1. ## Bijection and Functions

Hi, I need some help with understanding bijective functions.

Is the function f(a,b) = (a+1,b) for all (a,b) bijective? I think not because x is not equal to y. Can some please help me with this?

Also similar to this,

f(a,b) = a-1 for all (a,b). Is this function onto or bijective?

Thnaks alot.

2. Originally Posted by kurac
Hi, I need some help with understanding bijective functions.

Is the function f(a,b) = (a+1,b) for all (a,b) bijective? I think not because x is not equal to y. Can some please help me with this?

Also similar to this,

f(a,b) = a-1 for all (a,b). Is this function onto or bijective?

Thnaks alot.
please state the domain and ranges for the functions you have. where are a and b from, where are x and y from?

a function is bijective if it is both one to one and onto, so just check those properties. without more info, can't help you beyond that.

Well, lets just consider Z^2, the set of all pairs (a,b), where a, b elements (E) of Z. (Z is domain, collection of all integers)

Hope that is clearer, its all i have been supplied with in my textbook.

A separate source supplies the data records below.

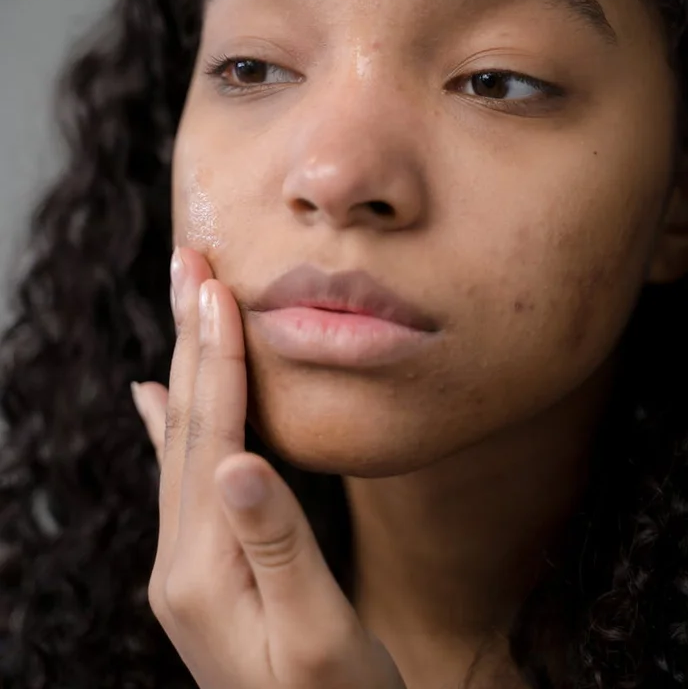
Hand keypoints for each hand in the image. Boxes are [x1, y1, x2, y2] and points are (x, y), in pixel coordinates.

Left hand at [130, 246, 406, 688]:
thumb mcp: (319, 638)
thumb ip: (279, 548)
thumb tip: (240, 460)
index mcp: (207, 568)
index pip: (213, 437)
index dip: (218, 359)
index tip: (218, 286)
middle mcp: (182, 560)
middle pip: (184, 426)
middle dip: (189, 340)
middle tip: (188, 263)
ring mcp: (187, 565)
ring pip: (182, 443)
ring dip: (185, 367)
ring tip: (186, 304)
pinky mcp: (204, 568)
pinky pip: (181, 477)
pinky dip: (169, 427)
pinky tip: (154, 396)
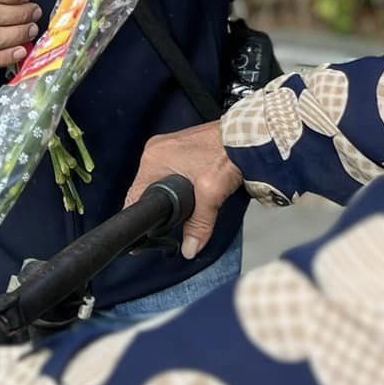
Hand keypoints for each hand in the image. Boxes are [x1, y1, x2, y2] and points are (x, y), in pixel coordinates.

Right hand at [125, 121, 241, 258]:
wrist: (247, 136)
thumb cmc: (227, 153)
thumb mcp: (211, 194)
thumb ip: (199, 224)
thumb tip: (190, 248)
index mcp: (154, 158)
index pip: (136, 194)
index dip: (142, 215)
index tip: (146, 233)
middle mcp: (157, 149)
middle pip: (148, 188)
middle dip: (158, 206)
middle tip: (169, 225)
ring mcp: (169, 146)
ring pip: (160, 180)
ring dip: (169, 194)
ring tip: (181, 209)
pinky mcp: (182, 147)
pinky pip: (171, 171)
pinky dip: (177, 184)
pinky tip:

4. ignore x and y, i meant to refer to a and b. I dont want to confuse anyone or myself know, im confused enough

5. ## Bijection

Hello kurac
Originally Posted by kurac
Is the function f(a,b) = (a+1,b) for all (a,b) bijective?
Yes, if the domain is the whole of $\mathbb{Z}^2$. You can think of $\mathbb{Z}^2$ as a lattice of points in the $(x, y)$ plane with integer coordinates. The function $f(a, b) = (a+1, b)$, then, maps a point onto its immediate neighbour 1 unit to the right. So it's both one-to-one and onto.

f(a,b) = a-1 for all (a,b). Is this function onto or bijective?
Presumably, this function is from $\mathbb{Z}^2$ to $\mathbb{Z}$?

If so, it will certainly be onto, because $\forall n \in \mathbb{Z}, \exists a \in \mathbb{Z}, a-1=n$.

But it's not one-to-one, because for a given value of $a$, there are infinitely many possible values of $b$ for which $f(a,b) = a-1$. So it is not bijective.